Records excerpted from a collection:

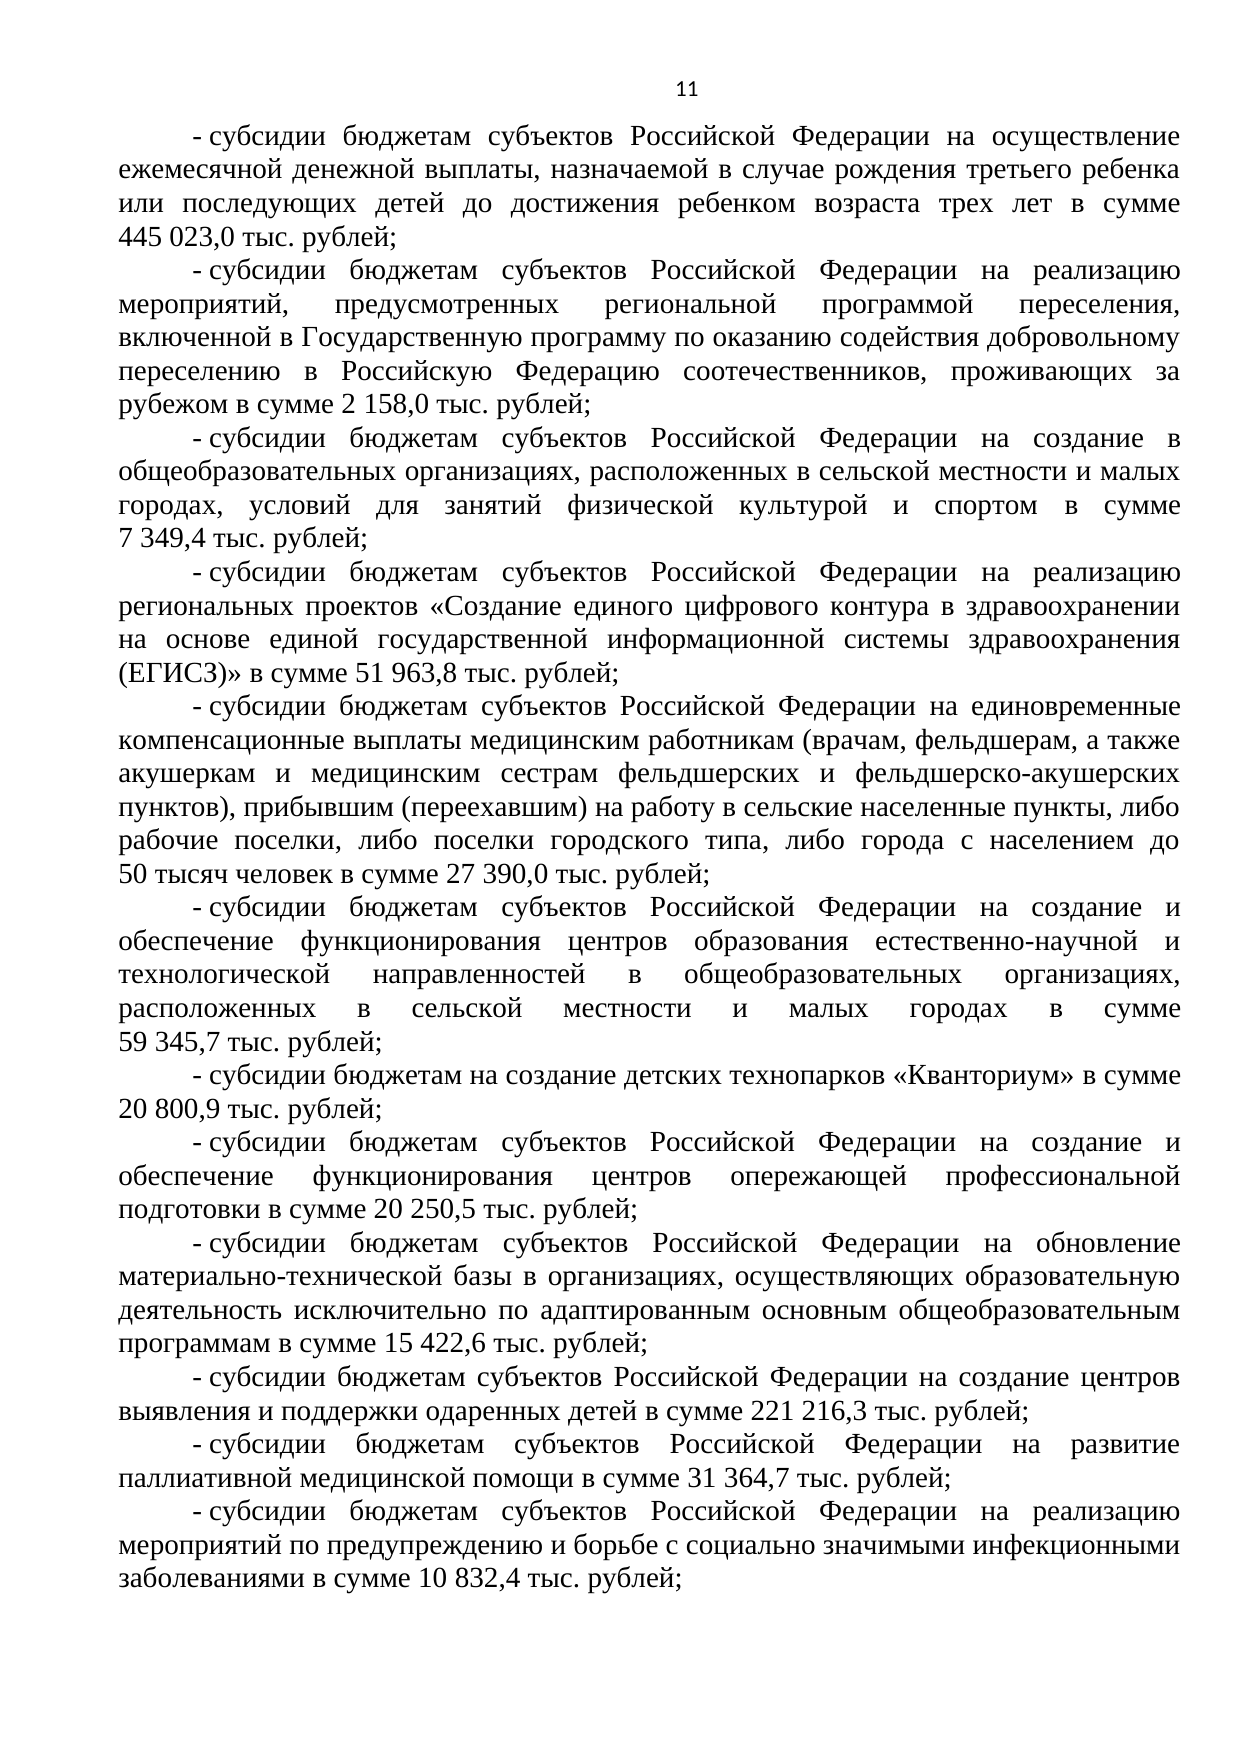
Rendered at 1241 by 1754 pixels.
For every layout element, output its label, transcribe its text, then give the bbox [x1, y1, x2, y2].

text - субсидии бюджетам на создание детских технопарков «Кванториум» в сумме 20 800,9 тыс. рублей; [118, 1057, 1181, 1124]
text - субсидии бюджетам субъектов Российской Федерации на создание и обеспечение функционирования центров образования естественно-научной и технологической направленностей в общеобразовательных организациях, расположенных в сельской местности и малых городах в сумме 59 345,7 тыс. рублей; [118, 889, 1181, 1057]
text - субсидии бюджетам субъектов Российской Федерации на осуществление ежемесячной денежной выплаты, назначаемой в случае рождения третьего ребенка или последующих детей до достижения ребенком возраста трех лет в сумме 445 023,0 тыс. рублей; [118, 118, 1181, 252]
text - субсидии бюджетам субъектов Российской Федерации на реализацию региональных проектов «Создание единого цифрового контура в здравоохранении на основе единой государственной информационной системы здравоохранения (ЕГИСЗ)» в сумме 51 963,8 тыс. рублей; [118, 554, 1181, 688]
text - субсидии бюджетам субъектов Российской Федерации на единовременные компенсационные выплаты медицинским работникам (врачам, фельдшерам, а также акушеркам и медицинским сестрам фельдшерских и фельдшерско-акушерских пунктов), прибывшим (переехавшим) на работу в сельские населенные пункты, либо рабочие поселки, либо поселки городского типа, либо города с населением до 50 тысяч человек в сумме 27 390,0 тыс. рублей; [118, 688, 1181, 889]
text - субсидии бюджетам субъектов Российской Федерации на реализацию мероприятий, предусмотренных региональной программой переселения, включенной в Государственную программу по оказанию содействия добровольному переселению в Российскую Федерацию соотечественников, проживающих за рубежом в сумме 2 158,0 тыс. рублей; [118, 252, 1181, 420]
text - субсидии бюджетам субъектов Российской Федерации на создание в общеобразовательных организациях, расположенных в сельской местности и малых городах, условий для занятий физической культурой и спортом в сумме 7 349,4 тыс. рублей; [118, 420, 1181, 554]
text - субсидии бюджетам субъектов Российской Федерации на развитие паллиативной медицинской помощи в сумме 31 364,7 тыс. рублей; [118, 1426, 1181, 1493]
text - субсидии бюджетам субъектов Российской Федерации на создание и обеспечение функционирования центров опережающей профессиональной подготовки в сумме 20 250,5 тыс. рублей; [118, 1124, 1181, 1225]
text - субсидии бюджетам субъектов Российской Федерации на создание центров выявления и поддержки одаренных детей в сумме 221 216,3 тыс. рублей; [118, 1359, 1181, 1426]
text - субсидии бюджетам субъектов Российской Федерации на обновление материально-технической базы в организациях, осуществляющих образовательную деятельность исключительно по адаптированным основным общеобразовательным программам в сумме 15 422,6 тыс. рублей; [118, 1225, 1181, 1359]
text - субсидии бюджетам субъектов Российской Федерации на реализацию мероприятий по предупреждению и борьбе с социально значимыми инфекционными заболеваниями в сумме 10 832,4 тыс. рублей; [118, 1493, 1181, 1594]
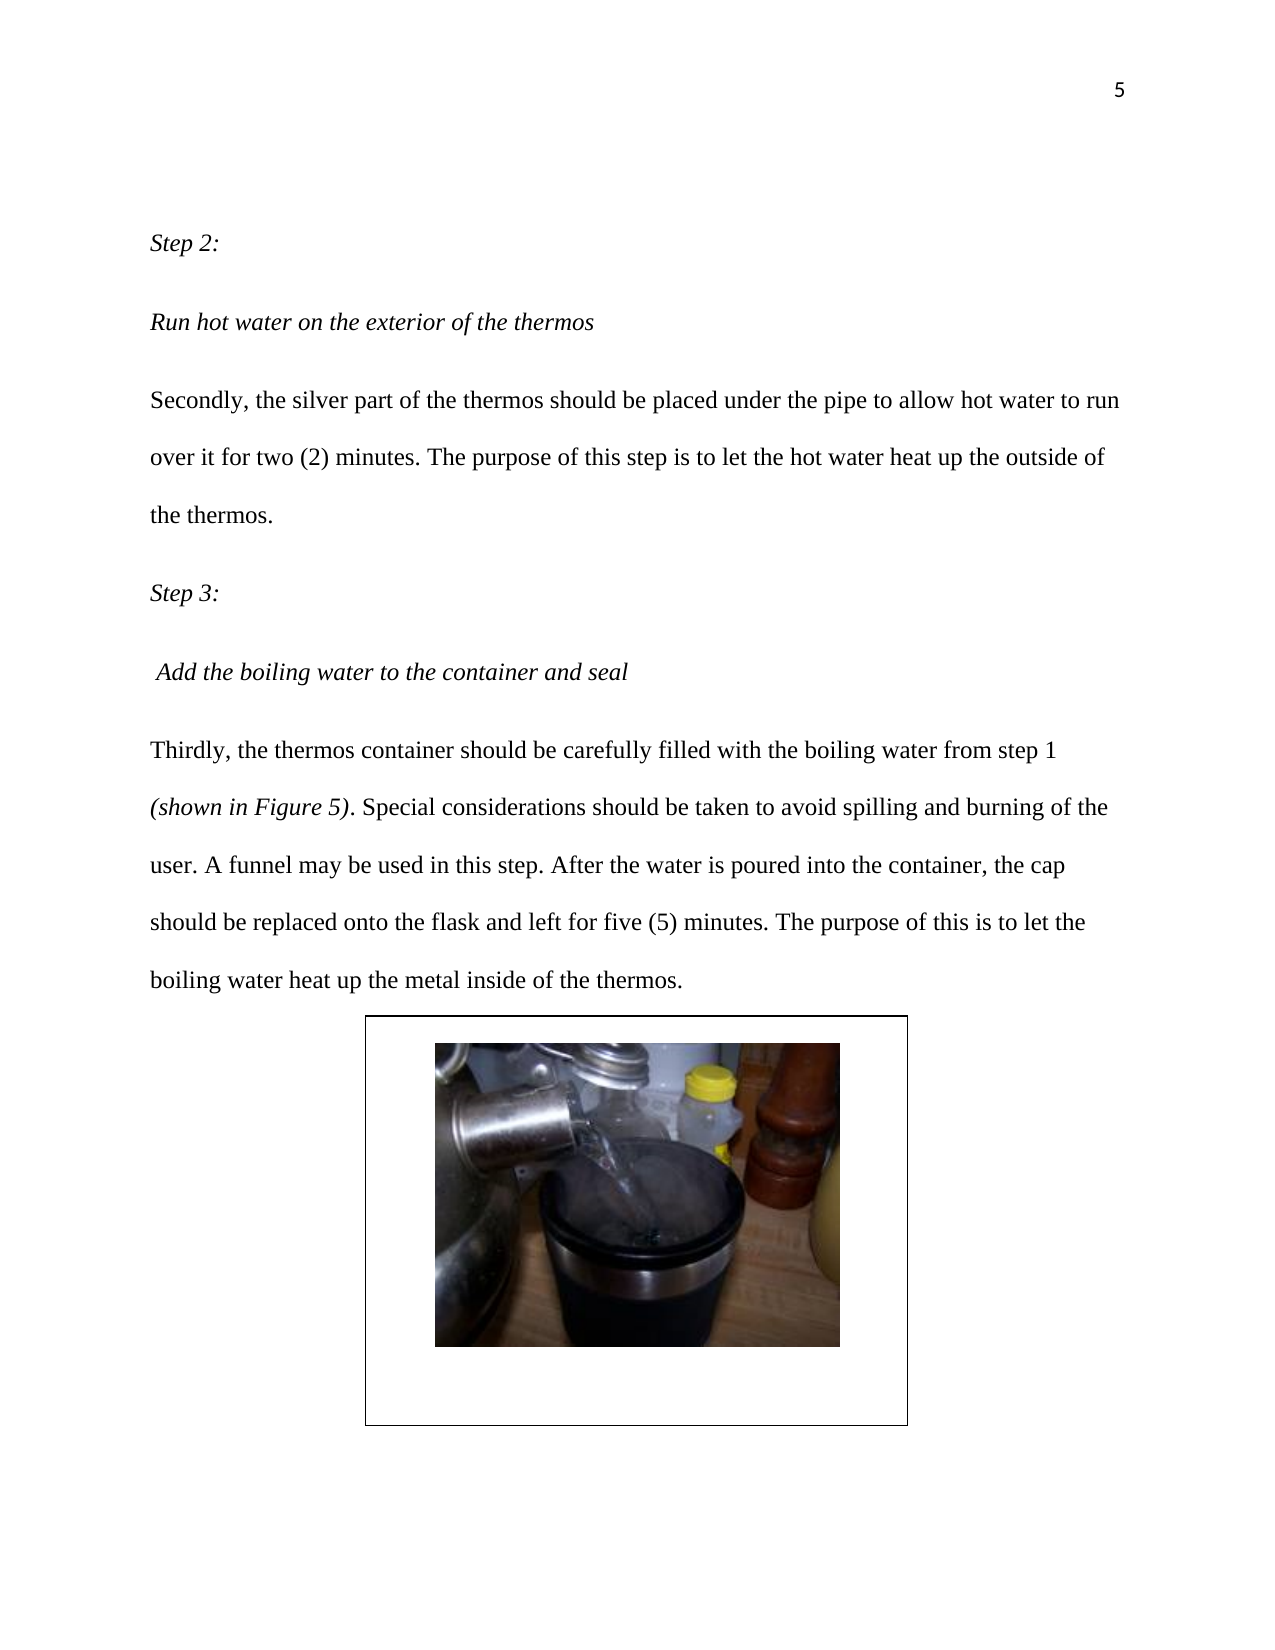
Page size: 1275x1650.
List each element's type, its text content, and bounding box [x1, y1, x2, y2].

text Run hot water on the exterior of the thermos [150, 307, 1125, 335]
text Step 3: [150, 578, 1125, 607]
picture [435, 1043, 840, 1347]
text Step 2: [150, 228, 1125, 257]
text Add the boiling water to the container and seal [150, 657, 1125, 685]
text Thirdly, the thermos container should be carefully filled with the boiling water from step 1 (shown in Figure 5). Special considerations should be taken to avoid spilling and burning of the user. A funnel may be used in this step. After the water is poured into the container, the cap should be replaced onto the flask and left for five (5) minutes. The purpose of this is to let the boiling water heat up the metal inside of the thermos. [150, 735, 1125, 994]
text Secondly, the silver part of the thermos should be placed under the pipe to allow hot water to run over it for two (2) minutes. The purpose of this step is to let the hot water heat up the outside of the thermos. [150, 385, 1125, 529]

What you are asked to do => State in a single number how many lines in the data include the word "центров".

Response to the exercise => 3